— Start of TEXT PROVIDED —

Mili is a Japanese indie music group founded in August 2012, consisting of Cassie Wei, Yamato Kasai, Yukihito Mitomo, Shoto Yoshida, and Ao Fujimori. Mili covers electronic classical, contemporary classical, and post-classical genres of music and is not limited to songs in Japanese, but also in English, Chinese, and French. Aside from releasing their own songs, Mili has also contributed their music, lyrics, and/or songs to various media such as the rhythm games Cytus and Deemo, other games like Library of Ruina, Mahoyaku and ENDER LILIES, commercial video, and for other artists. Mili is labeled under Saihate Records; as of October 2019 and announced in April 2020, they have separated from their music management company.

The group's YouTube channel is considered exceptional within the indie world, exceeding 500,000 YouTube subscribers. Three of their released CDs took the first places in Oricon Indies chart, as well as appearing in Summer Sonic for two consecutive years since 2017. The group is named after the Brothers Grimm fairy tale, "Dear Mili."

Members
Mili consists of the following five members:

 Yamato Kasai or HAMO – main composer, main arranger, sub lyricist, guitarist
 Cassie Wei, or momocashew – vocalist, main lyricist. Canadian-Chinese, born in China, raised in Canada, now living in Japan
 Yukihito Mitomo – bassist. Kasai's friend, joined Mili in December 2013
 Shoto Yoshida – drummer. Kasai's friend, joined Mili in December 2013
 Ao Fujimori – illustrator, animator. Joined Mili in September 2014

Former members 

 Ame Yamaguchi – stylist, designer, art director. Joined Mili in May 2014; left in August 2019 to work on personal projects

History and works
The list below does not include any of songs listed on their discography.

2012
Founded (August)
Contributed in Sound On Our Palms -TENORI-ON Compilation- (October 28)
Songs for Cytus (November)
Composed song for "Kaitai no Zōkei" (December)

2013
Music for RICOH's commercial video (September 2)
Music for Yamayuri (September 17)
Song effect for "A lighthouse and a lilium auratum" and "A flower sings" (September 17)
MuNiCa - Cry of Pluto was sent to Tokyo Game Show 2013 for display (September 27)
Songs for Deemo (November 13)
Arranged music for Sakevisual's otome game Backstage Pass (November 30)
Arranged and composed song for voice comic "Gomen ne" (December 13)

2014
Registered to ARTISTCROWD (January 8)
Song for "Ye Hu Ba Zhong Zou+" (March 8)
Music for Toto's Washlet commercial video (June)

— End of TEXT PROVIDED —
— Start of RECORDS FOR THIS EXERCISE —

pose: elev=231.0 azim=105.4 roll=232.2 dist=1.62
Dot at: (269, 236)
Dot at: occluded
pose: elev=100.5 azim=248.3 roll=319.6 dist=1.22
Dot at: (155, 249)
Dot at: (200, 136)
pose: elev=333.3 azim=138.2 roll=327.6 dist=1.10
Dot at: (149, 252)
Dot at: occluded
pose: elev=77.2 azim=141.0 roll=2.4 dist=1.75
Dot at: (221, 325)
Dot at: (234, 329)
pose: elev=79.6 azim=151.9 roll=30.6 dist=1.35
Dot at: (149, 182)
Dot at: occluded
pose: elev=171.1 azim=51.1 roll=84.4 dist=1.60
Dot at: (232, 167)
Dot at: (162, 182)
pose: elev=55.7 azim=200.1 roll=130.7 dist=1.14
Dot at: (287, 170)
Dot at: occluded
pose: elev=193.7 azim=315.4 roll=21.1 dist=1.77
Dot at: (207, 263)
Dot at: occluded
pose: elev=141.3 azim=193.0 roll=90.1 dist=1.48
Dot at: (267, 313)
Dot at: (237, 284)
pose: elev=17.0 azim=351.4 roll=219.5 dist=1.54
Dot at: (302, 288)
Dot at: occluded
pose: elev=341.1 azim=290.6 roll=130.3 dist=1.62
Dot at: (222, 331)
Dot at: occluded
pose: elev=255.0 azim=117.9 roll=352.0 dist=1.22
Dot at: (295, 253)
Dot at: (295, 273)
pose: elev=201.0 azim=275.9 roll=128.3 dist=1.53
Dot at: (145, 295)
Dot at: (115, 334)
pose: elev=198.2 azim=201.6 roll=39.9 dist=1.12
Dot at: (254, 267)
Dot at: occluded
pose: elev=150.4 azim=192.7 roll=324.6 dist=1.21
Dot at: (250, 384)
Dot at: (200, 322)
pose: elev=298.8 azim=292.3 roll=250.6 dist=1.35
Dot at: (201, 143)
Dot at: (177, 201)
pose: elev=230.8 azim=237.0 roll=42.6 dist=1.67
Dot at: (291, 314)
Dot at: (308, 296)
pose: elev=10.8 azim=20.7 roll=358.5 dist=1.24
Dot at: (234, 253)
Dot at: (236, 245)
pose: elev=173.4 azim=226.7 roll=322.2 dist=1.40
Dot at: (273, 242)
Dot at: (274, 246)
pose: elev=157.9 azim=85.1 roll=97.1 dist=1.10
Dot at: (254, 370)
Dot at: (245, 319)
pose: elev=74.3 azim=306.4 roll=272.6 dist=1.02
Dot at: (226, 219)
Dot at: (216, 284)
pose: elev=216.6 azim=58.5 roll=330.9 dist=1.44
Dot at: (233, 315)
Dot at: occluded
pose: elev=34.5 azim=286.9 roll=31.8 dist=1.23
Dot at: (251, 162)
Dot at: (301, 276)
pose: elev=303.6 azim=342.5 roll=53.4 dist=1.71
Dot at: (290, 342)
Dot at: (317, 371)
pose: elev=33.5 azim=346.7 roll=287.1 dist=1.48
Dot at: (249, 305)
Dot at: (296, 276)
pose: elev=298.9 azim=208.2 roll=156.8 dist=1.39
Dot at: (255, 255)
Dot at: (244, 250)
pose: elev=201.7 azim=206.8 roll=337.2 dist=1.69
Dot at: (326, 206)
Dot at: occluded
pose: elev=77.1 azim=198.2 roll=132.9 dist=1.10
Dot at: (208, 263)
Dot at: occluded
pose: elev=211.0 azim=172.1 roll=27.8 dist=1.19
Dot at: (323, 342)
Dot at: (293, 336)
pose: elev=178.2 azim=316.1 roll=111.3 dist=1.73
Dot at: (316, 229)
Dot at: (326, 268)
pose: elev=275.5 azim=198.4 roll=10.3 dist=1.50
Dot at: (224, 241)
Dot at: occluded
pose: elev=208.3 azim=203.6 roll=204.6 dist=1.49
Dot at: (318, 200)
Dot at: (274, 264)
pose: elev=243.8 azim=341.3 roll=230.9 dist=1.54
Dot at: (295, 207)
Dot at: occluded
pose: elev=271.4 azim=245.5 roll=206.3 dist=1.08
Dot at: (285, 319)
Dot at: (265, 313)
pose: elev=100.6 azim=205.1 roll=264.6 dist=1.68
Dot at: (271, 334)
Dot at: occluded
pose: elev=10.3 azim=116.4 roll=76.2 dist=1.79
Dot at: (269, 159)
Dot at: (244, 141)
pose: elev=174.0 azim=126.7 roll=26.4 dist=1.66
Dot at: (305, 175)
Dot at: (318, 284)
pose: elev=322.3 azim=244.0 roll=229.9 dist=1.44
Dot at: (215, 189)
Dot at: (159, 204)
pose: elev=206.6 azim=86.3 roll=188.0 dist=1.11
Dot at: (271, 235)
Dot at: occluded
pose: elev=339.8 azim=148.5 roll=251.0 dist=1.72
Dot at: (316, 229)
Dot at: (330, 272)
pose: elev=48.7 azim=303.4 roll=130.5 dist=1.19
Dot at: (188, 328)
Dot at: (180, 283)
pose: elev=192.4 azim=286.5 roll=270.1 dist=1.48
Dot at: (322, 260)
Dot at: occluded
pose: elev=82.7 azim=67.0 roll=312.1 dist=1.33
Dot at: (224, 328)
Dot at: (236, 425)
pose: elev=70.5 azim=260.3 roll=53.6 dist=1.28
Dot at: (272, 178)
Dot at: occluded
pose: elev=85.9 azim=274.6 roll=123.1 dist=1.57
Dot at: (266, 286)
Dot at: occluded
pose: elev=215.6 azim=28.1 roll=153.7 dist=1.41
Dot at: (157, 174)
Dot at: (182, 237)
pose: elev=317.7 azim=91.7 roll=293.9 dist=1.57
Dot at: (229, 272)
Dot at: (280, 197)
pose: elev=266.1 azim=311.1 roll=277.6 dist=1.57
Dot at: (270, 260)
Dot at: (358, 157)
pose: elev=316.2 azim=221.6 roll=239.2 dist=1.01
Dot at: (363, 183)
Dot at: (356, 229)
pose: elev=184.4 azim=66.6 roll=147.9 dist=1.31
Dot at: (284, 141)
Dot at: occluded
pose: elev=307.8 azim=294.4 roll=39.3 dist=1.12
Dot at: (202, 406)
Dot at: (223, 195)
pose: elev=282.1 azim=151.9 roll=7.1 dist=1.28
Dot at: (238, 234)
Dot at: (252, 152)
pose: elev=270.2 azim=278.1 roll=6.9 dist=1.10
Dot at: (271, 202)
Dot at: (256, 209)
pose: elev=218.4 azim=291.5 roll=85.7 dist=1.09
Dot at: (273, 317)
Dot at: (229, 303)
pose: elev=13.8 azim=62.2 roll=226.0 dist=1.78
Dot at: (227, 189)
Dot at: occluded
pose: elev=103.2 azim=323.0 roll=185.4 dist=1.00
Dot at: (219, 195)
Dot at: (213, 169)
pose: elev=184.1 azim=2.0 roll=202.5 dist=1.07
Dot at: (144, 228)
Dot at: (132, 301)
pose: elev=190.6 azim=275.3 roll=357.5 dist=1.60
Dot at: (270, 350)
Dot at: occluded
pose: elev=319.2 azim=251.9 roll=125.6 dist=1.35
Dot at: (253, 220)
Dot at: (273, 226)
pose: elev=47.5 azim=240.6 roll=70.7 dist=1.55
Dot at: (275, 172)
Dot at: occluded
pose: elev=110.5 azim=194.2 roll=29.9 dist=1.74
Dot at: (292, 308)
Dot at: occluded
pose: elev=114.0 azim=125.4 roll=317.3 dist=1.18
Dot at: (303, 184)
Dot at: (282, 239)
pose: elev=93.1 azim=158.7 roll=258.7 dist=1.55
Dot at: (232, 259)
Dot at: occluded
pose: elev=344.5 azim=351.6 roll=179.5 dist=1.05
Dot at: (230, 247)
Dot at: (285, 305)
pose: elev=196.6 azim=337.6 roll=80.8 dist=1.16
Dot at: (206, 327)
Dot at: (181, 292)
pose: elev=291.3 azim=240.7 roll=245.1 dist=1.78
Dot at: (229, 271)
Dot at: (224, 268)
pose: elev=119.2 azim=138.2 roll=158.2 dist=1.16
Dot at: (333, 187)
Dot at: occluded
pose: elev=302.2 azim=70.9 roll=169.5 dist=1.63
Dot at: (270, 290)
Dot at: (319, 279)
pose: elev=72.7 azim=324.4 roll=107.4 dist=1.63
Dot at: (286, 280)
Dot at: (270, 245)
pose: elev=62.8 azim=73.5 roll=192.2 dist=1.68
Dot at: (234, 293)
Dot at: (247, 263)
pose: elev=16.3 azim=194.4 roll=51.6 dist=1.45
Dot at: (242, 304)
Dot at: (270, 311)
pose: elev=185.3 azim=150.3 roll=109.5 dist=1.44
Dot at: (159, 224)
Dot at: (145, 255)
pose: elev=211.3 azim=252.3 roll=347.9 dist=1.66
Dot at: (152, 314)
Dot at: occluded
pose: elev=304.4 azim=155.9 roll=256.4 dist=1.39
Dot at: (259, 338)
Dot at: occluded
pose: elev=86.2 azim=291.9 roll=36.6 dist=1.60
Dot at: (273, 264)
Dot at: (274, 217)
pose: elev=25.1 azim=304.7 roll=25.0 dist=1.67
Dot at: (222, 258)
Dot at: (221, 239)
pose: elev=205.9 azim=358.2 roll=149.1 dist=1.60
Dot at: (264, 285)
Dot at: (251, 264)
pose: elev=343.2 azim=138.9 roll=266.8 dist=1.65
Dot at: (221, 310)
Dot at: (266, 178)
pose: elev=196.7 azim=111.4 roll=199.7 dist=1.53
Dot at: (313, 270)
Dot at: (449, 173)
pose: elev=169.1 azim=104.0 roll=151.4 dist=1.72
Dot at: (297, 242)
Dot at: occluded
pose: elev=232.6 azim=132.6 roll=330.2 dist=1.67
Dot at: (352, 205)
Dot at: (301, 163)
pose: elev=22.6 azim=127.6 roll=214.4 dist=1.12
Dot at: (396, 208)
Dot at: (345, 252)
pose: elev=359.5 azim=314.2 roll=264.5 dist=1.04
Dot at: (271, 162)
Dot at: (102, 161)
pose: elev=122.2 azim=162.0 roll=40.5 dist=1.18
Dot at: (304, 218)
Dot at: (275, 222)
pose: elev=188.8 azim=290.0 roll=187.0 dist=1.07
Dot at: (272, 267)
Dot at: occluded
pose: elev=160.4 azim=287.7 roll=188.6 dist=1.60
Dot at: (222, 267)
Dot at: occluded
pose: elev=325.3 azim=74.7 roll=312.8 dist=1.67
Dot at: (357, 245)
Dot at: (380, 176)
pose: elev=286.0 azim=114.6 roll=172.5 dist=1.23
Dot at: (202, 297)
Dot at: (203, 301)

— End of RECORDS FOR THIS EXERCISE —

(TASK LIST)
1. Render the listing as a numbered list, skipping blank lines, from the line with "pose: elev=192.4 azim=286.5" up to and including the line with "Dot at: (319, 279)".
2. Continue the article on the music group Mili from where it stops.

(ANSWERS BELOW)
1.
1. pose: elev=192.4 azim=286.5 roll=270.1 dist=1.48
2. Dot at: (322, 260)
3. Dot at: occluded
4. pose: elev=82.7 azim=67.0 roll=312.1 dist=1.33
5. Dot at: (224, 328)
6. Dot at: (236, 425)
7. pose: elev=70.5 azim=260.3 roll=53.6 dist=1.28
8. Dot at: (272, 178)
9. Dot at: occluded
10. pose: elev=85.9 azim=274.6 roll=123.1 dist=1.57
11. Dot at: (266, 286)
12. Dot at: occluded
13. pose: elev=215.6 azim=28.1 roll=153.7 dist=1.41
14. Dot at: (157, 174)
15. Dot at: (182, 237)
16. pose: elev=317.7 azim=91.7 roll=293.9 dist=1.57
17. Dot at: (229, 272)
18. Dot at: (280, 197)
19. pose: elev=266.1 azim=311.1 roll=277.6 dist=1.57
20. Dot at: (270, 260)
21. Dot at: (358, 157)
22. pose: elev=316.2 azim=221.6 roll=239.2 dist=1.01
23. Dot at: (363, 183)
24. Dot at: (356, 229)
25. pose: elev=184.4 azim=66.6 roll=147.9 dist=1.31
26. Dot at: (284, 141)
27. Dot at: occluded
28. pose: elev=307.8 azim=294.4 roll=39.3 dist=1.12
29. Dot at: (202, 406)
30. Dot at: (223, 195)
31. pose: elev=282.1 azim=151.9 roll=7.1 dist=1.28
32. Dot at: (238, 234)
33. Dot at: (252, 152)
34. pose: elev=270.2 azim=278.1 roll=6.9 dist=1.10
35. Dot at: (271, 202)
36. Dot at: (256, 209)
37. pose: elev=218.4 azim=291.5 roll=85.7 dist=1.09
38. Dot at: (273, 317)
39. Dot at: (229, 303)
40. pose: elev=13.8 azim=62.2 roll=226.0 dist=1.78
41. Dot at: (227, 189)
42. Dot at: occluded
43. pose: elev=103.2 azim=323.0 roll=185.4 dist=1.00
44. Dot at: (219, 195)
45. Dot at: (213, 169)
46. pose: elev=184.1 azim=2.0 roll=202.5 dist=1.07
47. Dot at: (144, 228)
48. Dot at: (132, 301)
49. pose: elev=190.6 azim=275.3 roll=357.5 dist=1.60
50. Dot at: (270, 350)
51. Dot at: occluded
52. pose: elev=319.2 azim=251.9 roll=125.6 dist=1.35
53. Dot at: (253, 220)
54. Dot at: (273, 226)
55. pose: elev=47.5 azim=240.6 roll=70.7 dist=1.55
56. Dot at: (275, 172)
57. Dot at: occluded
58. pose: elev=110.5 azim=194.2 roll=29.9 dist=1.74
59. Dot at: (292, 308)
60. Dot at: occluded
61. pose: elev=114.0 azim=125.4 roll=317.3 dist=1.18
62. Dot at: (303, 184)
63. Dot at: (282, 239)
64. pose: elev=93.1 azim=158.7 roll=258.7 dist=1.55
65. Dot at: (232, 259)
66. Dot at: occluded
67. pose: elev=344.5 azim=351.6 roll=179.5 dist=1.05
68. Dot at: (230, 247)
69. Dot at: (285, 305)
70. pose: elev=196.6 azim=337.6 roll=80.8 dist=1.16
71. Dot at: (206, 327)
72. Dot at: (181, 292)
73. pose: elev=291.3 azim=240.7 roll=245.1 dist=1.78
74. Dot at: (229, 271)
75. Dot at: (224, 268)
76. pose: elev=119.2 azim=138.2 roll=158.2 dist=1.16
77. Dot at: (333, 187)
78. Dot at: occluded
79. pose: elev=302.2 azim=70.9 roll=169.5 dist=1.63
80. Dot at: (270, 290)
81. Dot at: (319, 279)

2.
Music for Fuji Kyuko's La ville de Gaspard et Lisa (June 26)
Song arrangement for Ferri's 2nd album "∞": "rusty chandelier" and "eternal return" (November 5)

2015
Music for Combi's commercial video "Branding Movie" (January)
Arrangement for DAOKO's 1st album "DAOKO": "Nai Mono Nedari" (March 25)
Arrangement & composition for Astell & Kern's AK100II Kana Hanazawa Edition collaboration song, "Tadoritsuku Basho" (August)

2016
Song for anime Bloodivores, "NENTEN" (October)
Live tour (November 5–12)

2017
Mini live  (May 27, June 11, & June 24)
Performing at Summer Sonic 2017 (August 18)
5th anniversary live tour "Mag Milk All Songs" (September 30, October 1, October 9, & November 11)

2018
Live Tour 2018 "Mommy, Where's My Left Hand Again?" at Osaka (May 19), Nagoya (May 20), Taipei, Taiwan (June 9), Tokyo (June 15), Guangzhou (November 8), Beijing(November 10) and Shanghai (November 11)
Song for television anime series Goblin Slayer, "Rightfully" (October)
Song for television anime series Merc Storia: The Apathetic Boy and the Girl in a Bottle "Origin" and arrangement & composition for its ending theme sung by Inori Minase,  "Bottleship" (October)
 Performed at C3AFA 2018 Singapore (December 2)

2019
双島乳業 presents Mili 1st Live 2019 "Mother Ship Gi6pon" (February 3)
Music in charge for Fuji TV's original drama Yuri Dano Kan Dano (May)
New song, "Sloth" (September)
Guest artist at Anime Festival Asia: I LOVE ANISONG Matsuri Malaysia 2019 (June 8, 9)
Mili Tour 2019-2020: AJIWAIIAJI (December 2019–January 2020)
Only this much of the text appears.